YOUR INSTRUCTIONS: Start to finish, write out the entries exactly, leaving the pictures aside.

TASK MATERIAL:
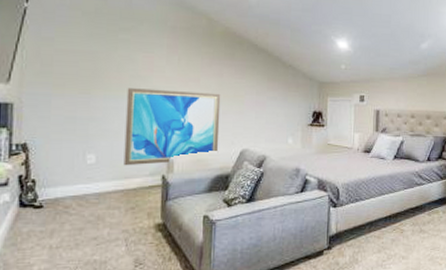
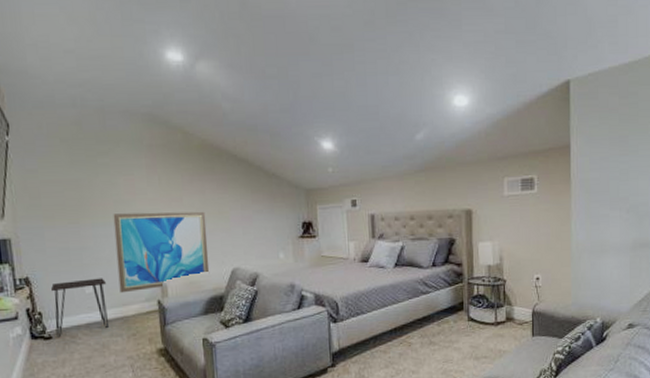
desk: none [48,149,110,207] -> present [51,278,110,338]

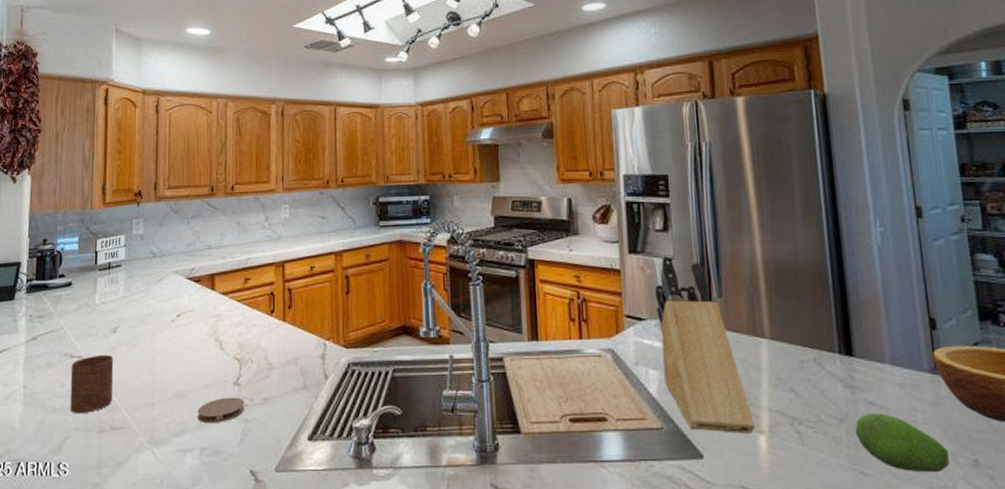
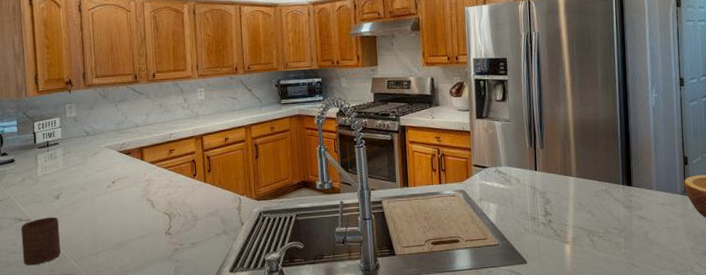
coaster: present [198,397,244,424] -> none [136,243,176,266]
knife block: present [655,255,755,434] -> none [495,119,563,245]
fruit: present [854,413,950,473] -> none [630,224,690,262]

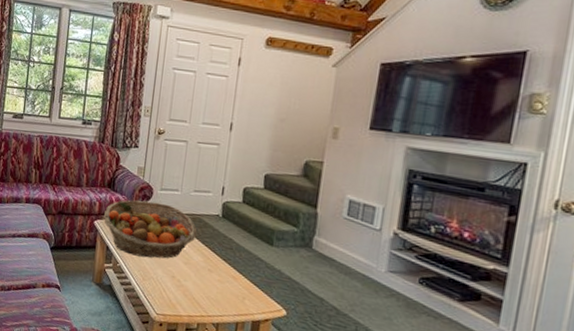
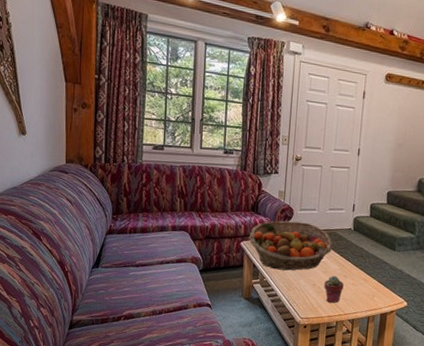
potted succulent: none [184,268,208,301] -> present [324,276,344,303]

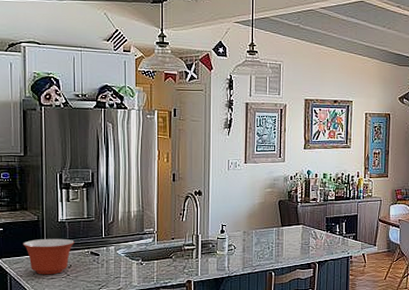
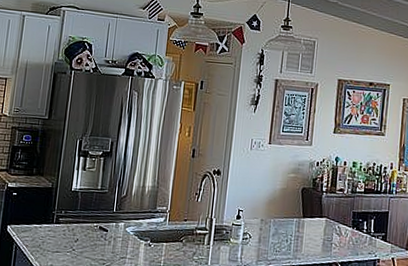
mixing bowl: present [23,238,75,275] -> none [33,207,85,248]

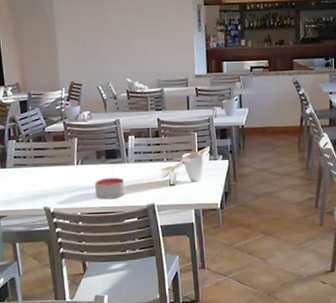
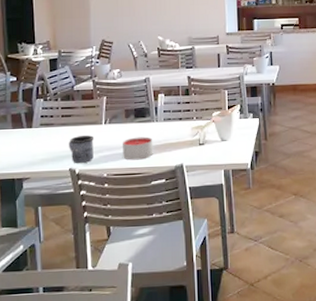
mug: none [42,176,67,202] -> present [69,135,95,163]

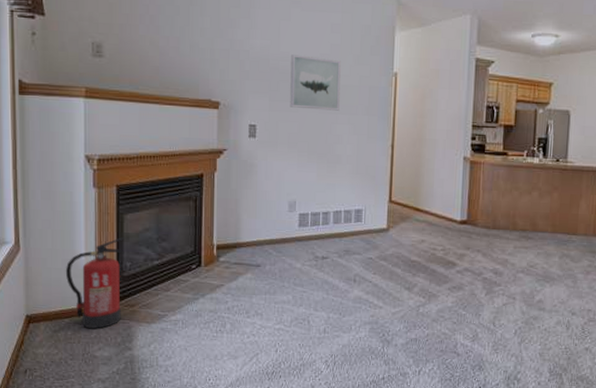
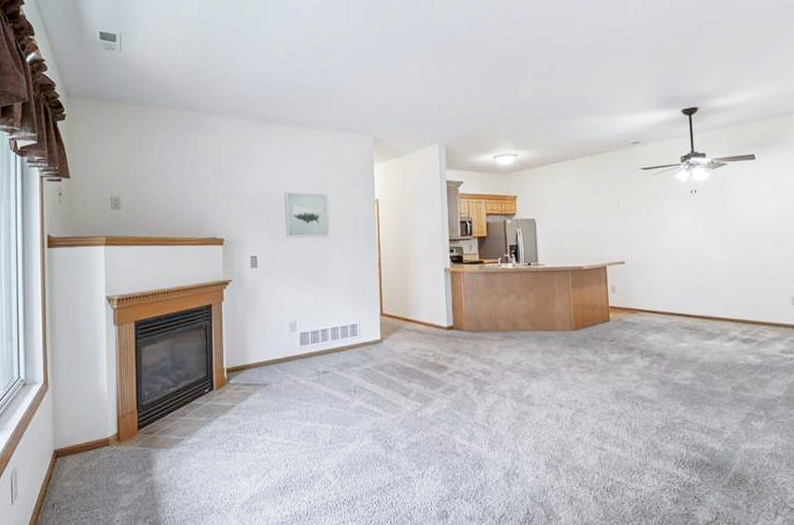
fire extinguisher: present [65,237,125,329] -> none [89,369,143,459]

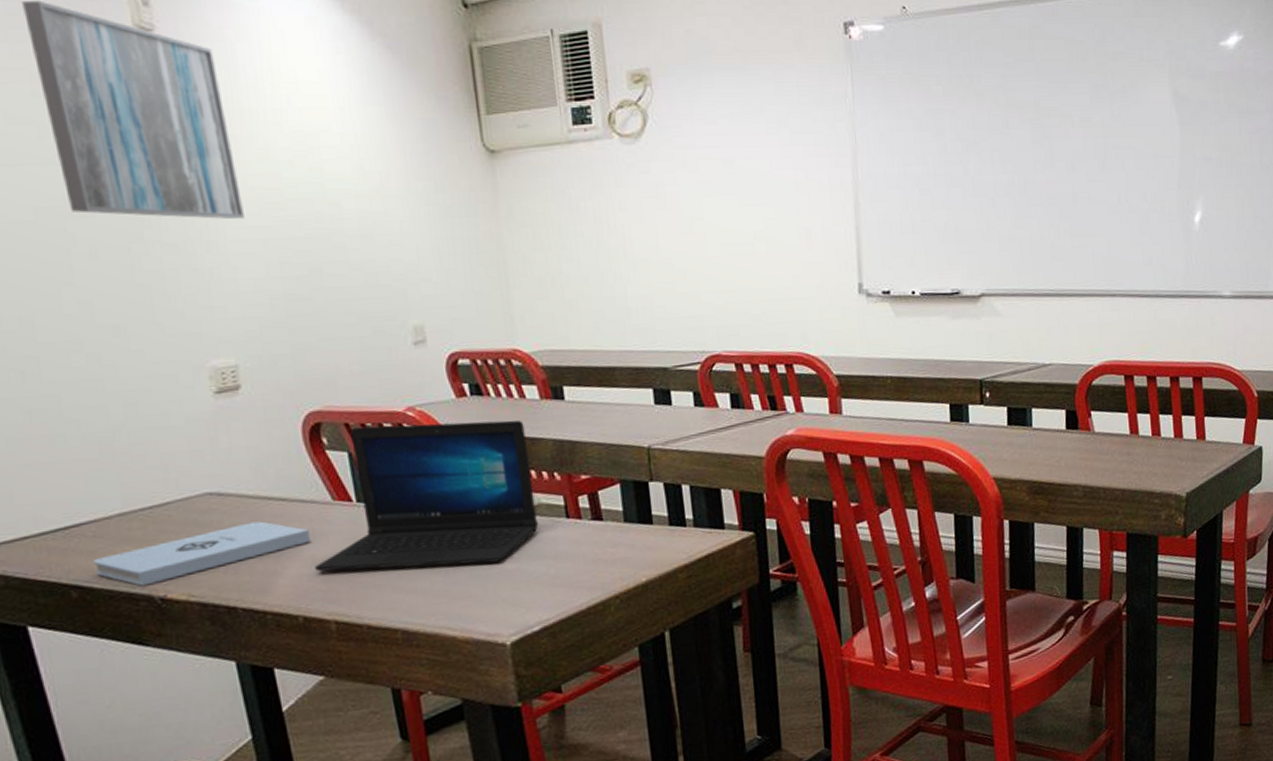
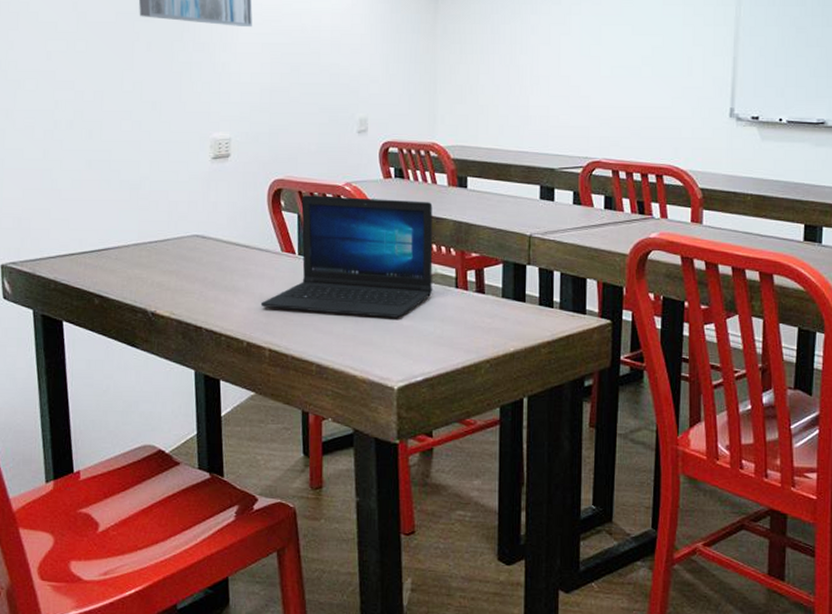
notepad: present [92,521,311,586] -> none [112,261,261,301]

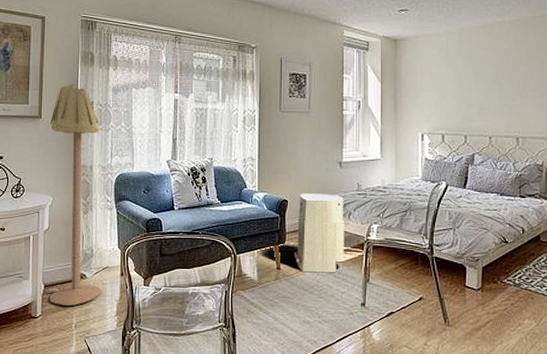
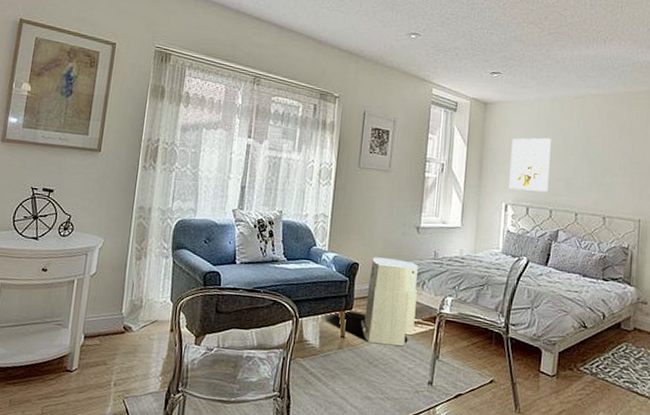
floor lamp: present [49,83,101,306] -> none [88,117,164,361]
wall art: none [423,68,462,119] -> present [509,137,551,192]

TASK RESPONSE:
desk: none [48,149,110,207] -> present [51,278,110,338]

coaster: present [198,397,244,424] -> none [136,243,176,266]
knife block: present [655,255,755,434] -> none [495,119,563,245]
fruit: present [854,413,950,473] -> none [630,224,690,262]

potted succulent: none [184,268,208,301] -> present [324,276,344,303]

mixing bowl: present [23,238,75,275] -> none [33,207,85,248]

mug: none [42,176,67,202] -> present [69,135,95,163]

fire extinguisher: present [65,237,125,329] -> none [89,369,143,459]

notepad: present [92,521,311,586] -> none [112,261,261,301]

floor lamp: present [49,83,101,306] -> none [88,117,164,361]
wall art: none [423,68,462,119] -> present [509,137,551,192]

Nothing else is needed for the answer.